What you are asked to do> Copy the records below exactly, starting at the line that contains "MEETING WITH SCHOOL" and ending at the line that contains "(5.40) ∥πn∥L2(Ω)/ℝ ≤"; leave out any pictures.

Available records>
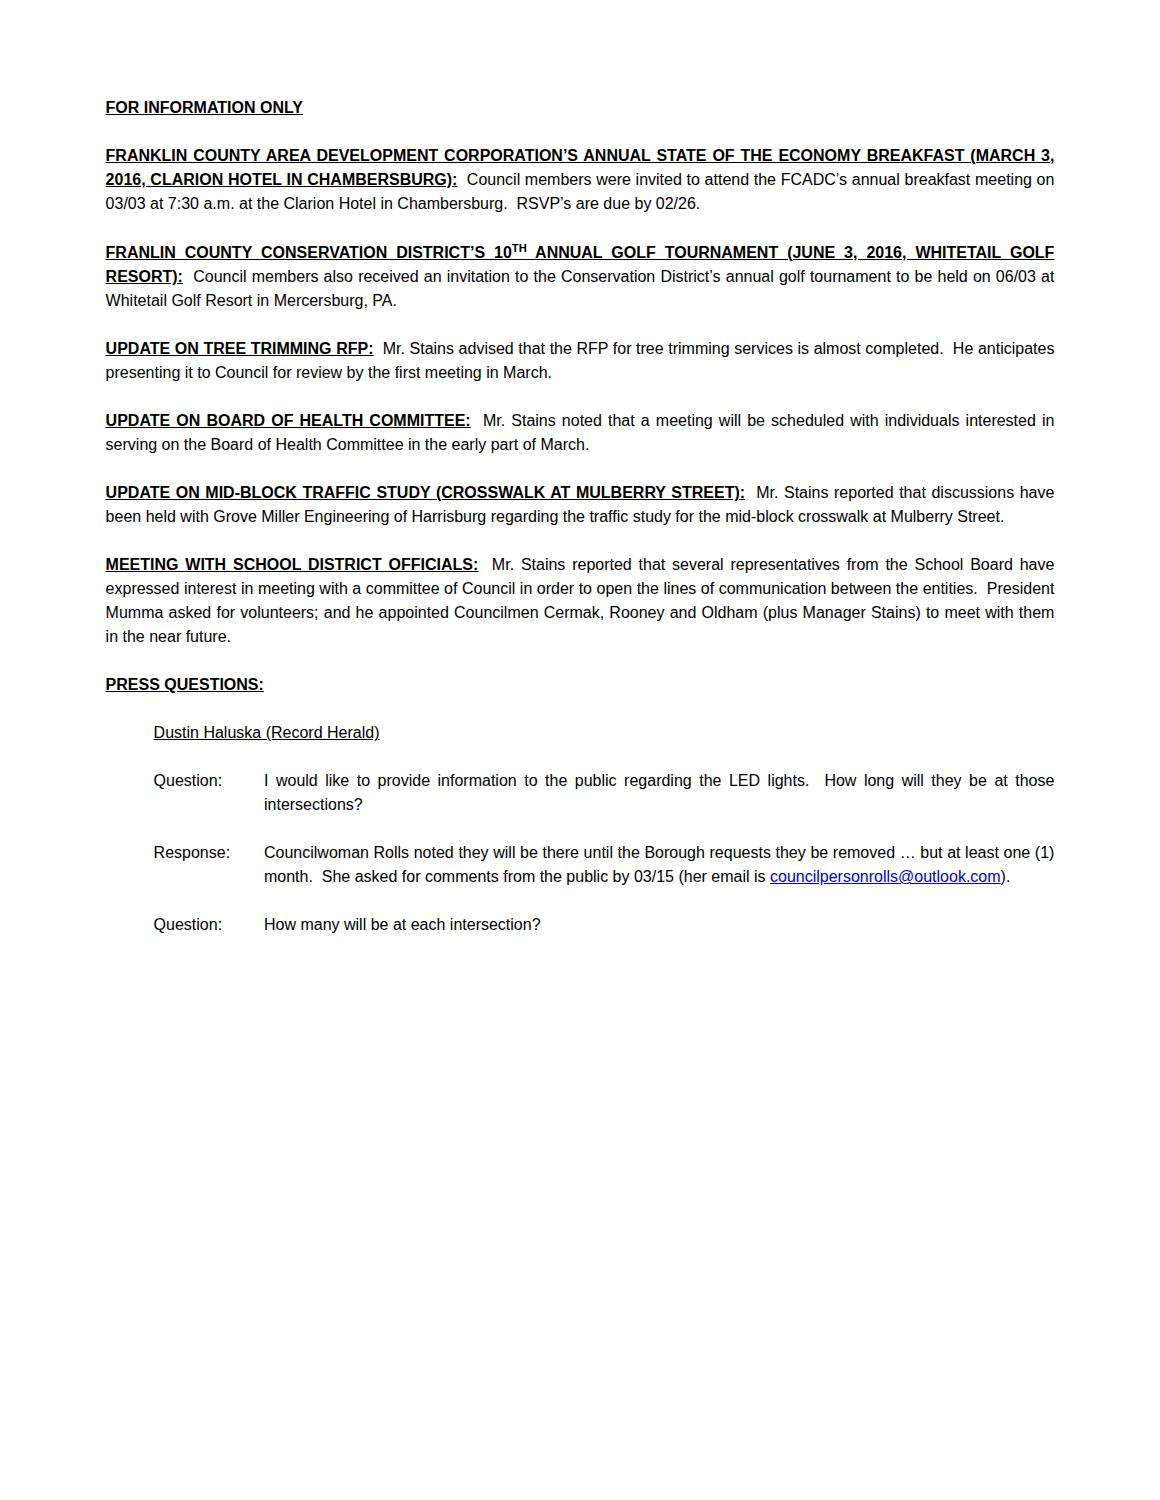FOR INFORMATION ONLY
FRANKLIN COUNTY AREA DEVELOPMENT CORPORATION’S ANNUAL STATE OF THE ECONOMY BREAKFAST (MARCH 3, 2016, CLARION HOTEL IN CHAMBERSBURG): Council members were invited to attend the FCADC’s annual breakfast meeting on 03/03 at 7:30 a.m. at the Clarion Hotel in Chambersburg. RSVP’s are due by 02/26.
FRANLIN COUNTY CONSERVATION DISTRICT’S 10TH ANNUAL GOLF TOURNAMENT (JUNE 3, 2016, WHITETAIL GOLF RESORT): Council members also received an invitation to the Conservation District’s annual golf tournament to be held on 06/03 at Whitetail Golf Resort in Mercersburg, PA.
UPDATE ON TREE TRIMMING RFP: Mr. Stains advised that the RFP for tree trimming services is almost completed. He anticipates presenting it to Council for review by the first meeting in March.
UPDATE ON BOARD OF HEALTH COMMITTEE: Mr. Stains noted that a meeting will be scheduled with individuals interested in serving on the Board of Health Committee in the early part of March.
UPDATE ON MID-BLOCK TRAFFIC STUDY (CROSSWALK AT MULBERRY STREET): Mr. Stains reported that discussions have been held with Grove Miller Engineering of Harrisburg regarding the traffic study for the mid-block crosswalk at Mulberry Street.
MEETING WITH SCHOOL DISTRICT OFFICIALS: Mr. Stains reported that several representatives from the School Board have expressed interest in meeting with a committee of Council in order to open the lines of communication between the entities. President Mumma asked for volunteers; and he appointed Councilmen Cermak, Rooney and Oldham (plus Manager Stains) to meet with them in the near future.
PRESS QUESTIONS:
Dustin Haluska (Record Herald)
| Question: | I would like to provide information to the public regarding the LED lights. How long will they be at those intersections? |
| Response: | Councilwoman Rolls noted they will be there until the Borough requests they be removed … but at least one (1) month. She asked for comments from the public by 03/15 (her email is councilpersonrolls@outlook.com ). |
| Question: | How many will be at each intersection? |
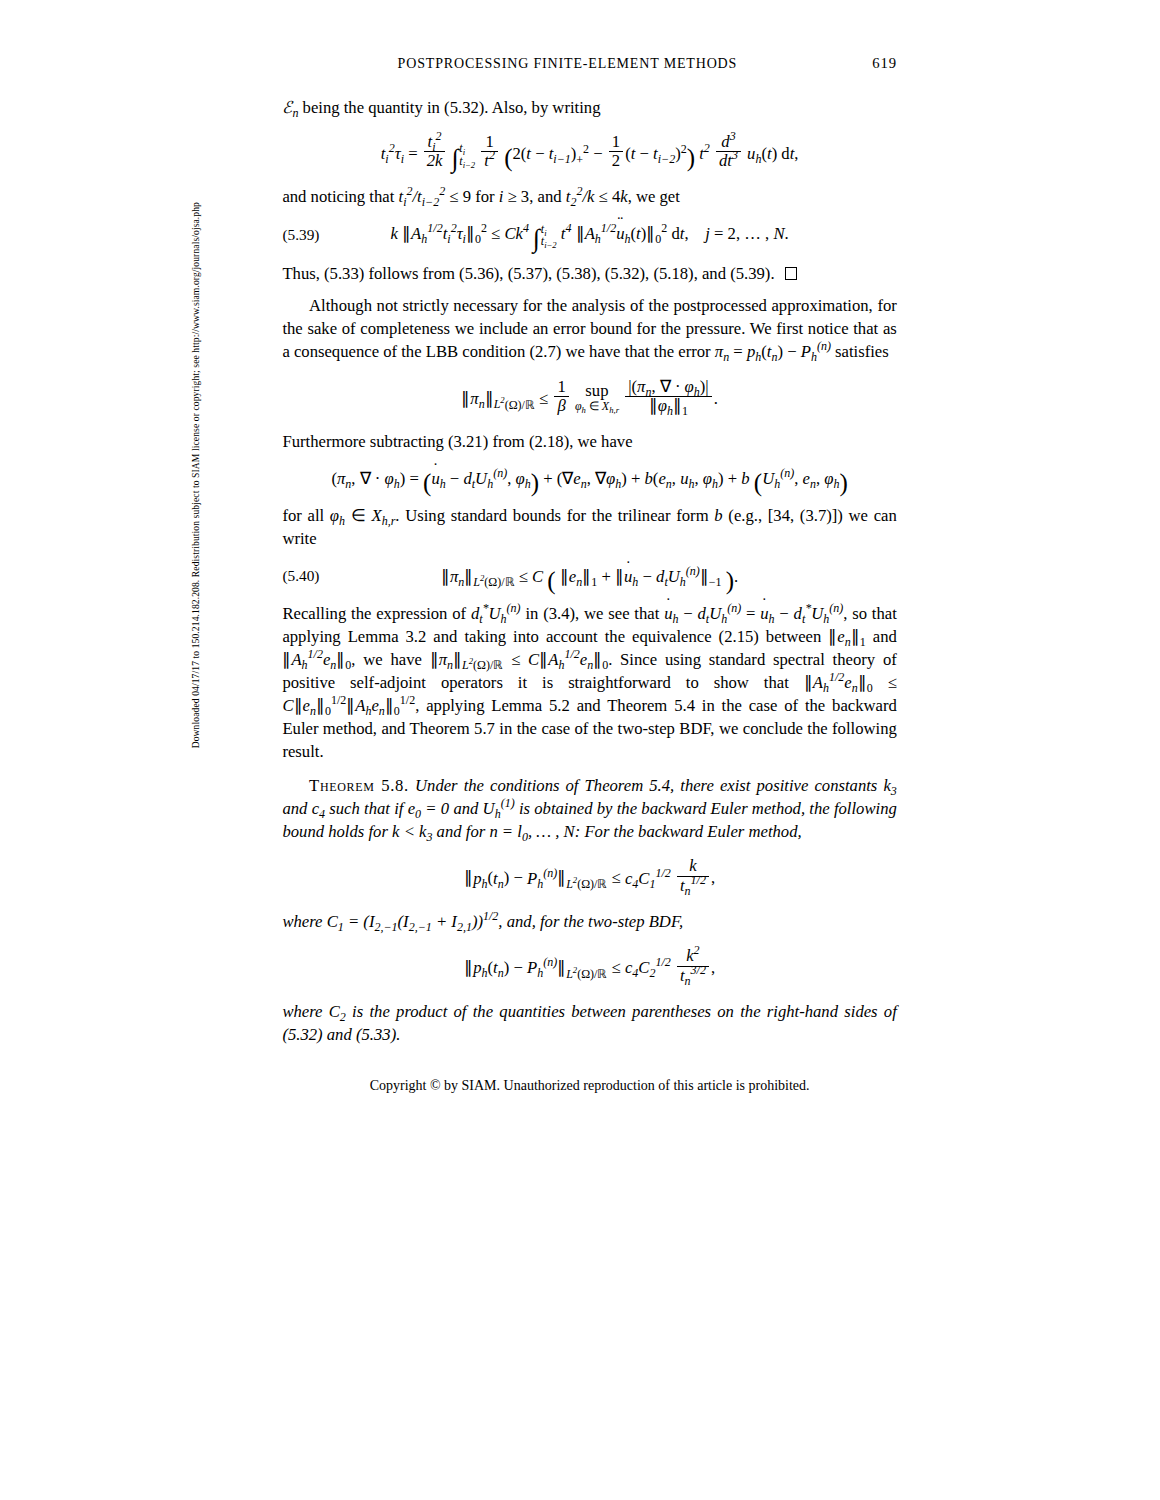Downloaded 04/17/17 to 150.214.182.208. Redistribution subject to SIAM license or copyright; see http://www.siam.org/journals/ojsa.php
POSTPROCESSING FINITE-ELEMENT METHODS 619
ℰn being the quantity in (5.32). Also, by writing
ti2τi = ti22k ∫ti ti−2 1 t2 (2(t − ti−1)+2 − 12(t − ti−2)2) t2 d3 dt3 uh(t) dt,
and noticing that ti2/ti−22 ≤ 9 for i ≥ 3, and t22/k ≤ 4k, we get
(5.39) k ∥Ah1/2ti2τi∥02 ≤ Ck4 ∫ti ti−2 t4 ∥Ah1/2 uh(t)∥02 dt, j = 2, … , N.
Thus, (5.33) follows from (5.36), (5.37), (5.38), (5.32), (5.18), and (5.39).
Although not strictly necessary for the analysis of the postprocessed approximation, for the sake of completeness we include an error bound for the pressure. We first notice that as a consequence of the LBB condition (2.7) we have that the error πn = ph(tn) − Ph(n) satisfies
∥πn∥L2(Ω)/ℝ ≤ 1 β sup φh ∈ Xh,r |(πn, ∇ · φh)|∥φh∥1.
Furthermore subtracting (3.21) from (2.18), we have
(πn, ∇ · φh) = (uh − dtUh(n), φh) + (∇en, ∇φh) + b(en, uh, φh) + b (Uh(n), en, φh)
for all φh ∈ Xh,r. Using standard bounds for the trilinear form b (e.g., [34, (3.7)]) we can write
(5.40) ∥πn∥L2(Ω)/ℝ ≤ C ( ∥en∥1 + ∥uh − dtUh(n)∥−1 ).
Recalling the expression of dt*Uh(n) in (3.4), we see that uh − dtUh(n) = uh − dt*Uh(n), so that applying Lemma 3.2 and taking into account the equivalence (2.15) between ∥en∥1 and ∥Ah1/2en∥0, we have ∥πn∥L2(Ω)/ℝ ≤ C∥Ah1/2en∥0. Since using standard spectral theory of positive self-adjoint operators it is straightforward to show that ∥Ah1/2en∥0 ≤ C∥en∥01/2∥Ahen∥01/2, applying Lemma 5.2 and Theorem 5.4 in the case of the backward Euler method, and Theorem 5.7 in the case of the two-step BDF, we conclude the following result.
Theorem 5.8. Under the conditions of Theorem 5.4, there exist positive constants k3 and c4 such that if e0 = 0 and Uh(1) is obtained by the backward Euler method, the following bound holds for k < k3 and for n = l0, … , N: For the backward Euler method,
∥ph(tn) − Ph(n)∥L2(Ω)/ℝ ≤ c4C11/2 ktn1/2,
where C1 = (I2,−1(I2,−1 + I2,1))1/2, and, for the two-step BDF,
∥ph(tn) − Ph(n)∥L2(Ω)/ℝ ≤ c4C21/2 k2 tn3/2,
where C2 is the product of the quantities between parentheses on the right-hand sides of (5.32) and (5.33).
Copyright © by SIAM. Unauthorized reproduction of this article is prohibited.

Result for this task>
MEETING WITH SCHOOL DISTRICT OFFICIALS: Mr. Stains reported that several representatives from the School Board have expressed interest in meeting with a committee of Council in order to open the lines of communication between the entities. President Mumma asked for volunteers; and he appointed Councilmen Cermak, Rooney and Oldham (plus Manager Stains) to meet with them in the near future.
PRESS QUESTIONS:
Dustin Haluska (Record Herald)
| Question: | I would like to provide information to the public regarding the LED lights. How long will they be at those intersections? |
| Response: | Councilwoman Rolls noted they will be there until the Borough requests they be removed … but at least one (1) month. She asked for comments from the public by 03/15 (her email is councilpersonrolls@outlook.com ). |
| Question: | How many will be at each intersection? |
Downloaded 04/17/17 to 150.214.182.208. Redistribution subject to SIAM license or copyright; see http://www.siam.org/journals/ojsa.php
POSTPROCESSING FINITE-ELEMENT METHODS 619
ℰn being the quantity in (5.32). Also, by writing
ti2τi = ti22k ∫ti ti−2 1 t2 (2(t − ti−1)+2 − 12(t − ti−2)2) t2 d3 dt3 uh(t) dt,
and noticing that ti2/ti−22 ≤ 9 for i ≥ 3, and t22/k ≤ 4k, we get
(5.39) k ∥Ah1/2ti2τi∥02 ≤ Ck4 ∫ti ti−2 t4 ∥Ah1/2 uh(t)∥02 dt, j = 2, … , N.
Thus, (5.33) follows from (5.36), (5.37), (5.38), (5.32), (5.18), and (5.39).
Although not strictly necessary for the analysis of the postprocessed approximation, for the sake of completeness we include an error bound for the pressure. We first notice that as a consequence of the LBB condition (2.7) we have that the error πn = ph(tn) − Ph(n) satisfies
∥πn∥L2(Ω)/ℝ ≤ 1 β sup φh ∈ Xh,r |(πn, ∇ · φh)|∥φh∥1.
Furthermore subtracting (3.21) from (2.18), we have
(πn, ∇ · φh) = (uh − dtUh(n), φh) + (∇en, ∇φh) + b(en, uh, φh) + b (Uh(n), en, φh)
for all φh ∈ Xh,r. Using standard bounds for the trilinear form b (e.g., [34, (3.7)]) we can write
(5.40) ∥πn∥L2(Ω)/ℝ ≤ C ( ∥en∥1 + ∥uh − dtUh(n)∥−1 ).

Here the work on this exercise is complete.